AUTHOR=Song Fan , Song Lan , Xing Tongtong , Feng Youdan , Song Xiao , Zhang Peng , Zhang Tianyi , Zhu Zhenchen , Song Wei , Zhang Guanglei TITLE=A Multi-Classification Model for Predicting the Invasiveness of Lung Adenocarcinoma Presenting as Pure Ground-Glass Nodules JOURNAL=Frontiers in Oncology VOLUME=12 YEAR=2022 URL=https://www.frontiersin.org/journals/oncology/articles/10.3389/fonc.2022.800811 DOI=10.3389/fonc.2022.800811 ISSN=2234-943X ABSTRACT=Objectives

To establish a multi-classification model for precisely predicting the invasiveness (pre-invasive adenocarcinoma, PIA; minimally invasive adenocarcinoma, MIA; invasive adenocarcinoma, IAC) of lung adenocarcinoma manifesting as pure ground-glass nodules (pGGNs).

Methods

By the inclusion and exclusion criteria, this retrospective study enrolled 346 patients (female, 297, and male, 49; age, 55.79 ± 10.53 (24-83)) presenting as pGGNs from 1292 consecutive patients with pathologically confirmed lung adenocarcinoma.
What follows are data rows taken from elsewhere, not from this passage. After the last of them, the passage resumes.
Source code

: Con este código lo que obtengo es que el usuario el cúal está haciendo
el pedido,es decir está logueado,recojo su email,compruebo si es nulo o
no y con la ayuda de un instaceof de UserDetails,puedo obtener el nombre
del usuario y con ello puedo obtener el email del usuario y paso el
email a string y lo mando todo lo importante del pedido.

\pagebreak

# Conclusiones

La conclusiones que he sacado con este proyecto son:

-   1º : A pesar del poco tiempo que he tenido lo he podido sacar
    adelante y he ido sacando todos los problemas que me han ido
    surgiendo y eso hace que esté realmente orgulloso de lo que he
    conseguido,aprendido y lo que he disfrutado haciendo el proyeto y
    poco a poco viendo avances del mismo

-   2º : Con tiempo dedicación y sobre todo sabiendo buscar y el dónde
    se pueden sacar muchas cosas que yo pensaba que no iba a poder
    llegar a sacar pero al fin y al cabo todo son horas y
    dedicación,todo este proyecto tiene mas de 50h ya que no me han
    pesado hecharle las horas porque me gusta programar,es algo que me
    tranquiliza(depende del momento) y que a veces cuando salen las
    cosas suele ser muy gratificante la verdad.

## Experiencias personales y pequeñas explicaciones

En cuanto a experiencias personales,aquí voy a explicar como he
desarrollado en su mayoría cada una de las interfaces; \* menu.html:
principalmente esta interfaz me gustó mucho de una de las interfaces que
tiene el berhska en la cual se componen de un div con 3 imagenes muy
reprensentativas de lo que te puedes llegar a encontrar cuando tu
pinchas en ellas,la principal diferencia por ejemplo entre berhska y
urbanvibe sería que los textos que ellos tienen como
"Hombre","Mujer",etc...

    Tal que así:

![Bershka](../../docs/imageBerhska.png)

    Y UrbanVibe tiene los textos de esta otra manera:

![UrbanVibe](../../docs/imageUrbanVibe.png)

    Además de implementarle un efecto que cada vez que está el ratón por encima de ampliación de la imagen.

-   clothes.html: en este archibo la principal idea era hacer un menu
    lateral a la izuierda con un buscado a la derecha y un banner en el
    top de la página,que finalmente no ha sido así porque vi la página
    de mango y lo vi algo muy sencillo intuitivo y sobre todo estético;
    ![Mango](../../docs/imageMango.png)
A total of 27 clinical were collected and 1409 radiomics features were extracted by PyRadiomics package on python. After feature selection with L2,1-norm minimization, logistic regression (LR), extra w(ET) and gradient boosting decision tree (GBDT) were used to construct the three-classification model. Then, an ensemble model of the three algorithms based on model ensemble strategy was established to further improve the classification performance.

Results

After feature selection, a hybrid of 166 features consisting of 1 clinical (short-axis diameter, ranked 27th) and 165 radiomics (4 shape, 71 intensity and 90 texture) features were selected. The three most important features are wavelet-HLL_firstorder_Minimum, wavelet-HLL_ngtdm_Busyness and square_firstorder_Kurtosis. The hybrid-ensemble model based on hybrid clinical-radiomics features and the ensemble strategy showed more accurate predictive performance than other models (hybrid-LR, hybrid-ET, hybrid-GBDT, clinical-ensemble and radiomics-ensemble). On the training set and test set, the model can obtain the accuracy values of 0.918 ± 0.022 and 0.841, and its F1-scores respectively were 0.917 ± 0.024 and 0.824.

Conclusion

The multi-classification of invasive pGGNs can be precisely predicted by our proposed hybrid-ensemble model to assist patients in the early diagnosis of lung adenocarcinoma and prognosis.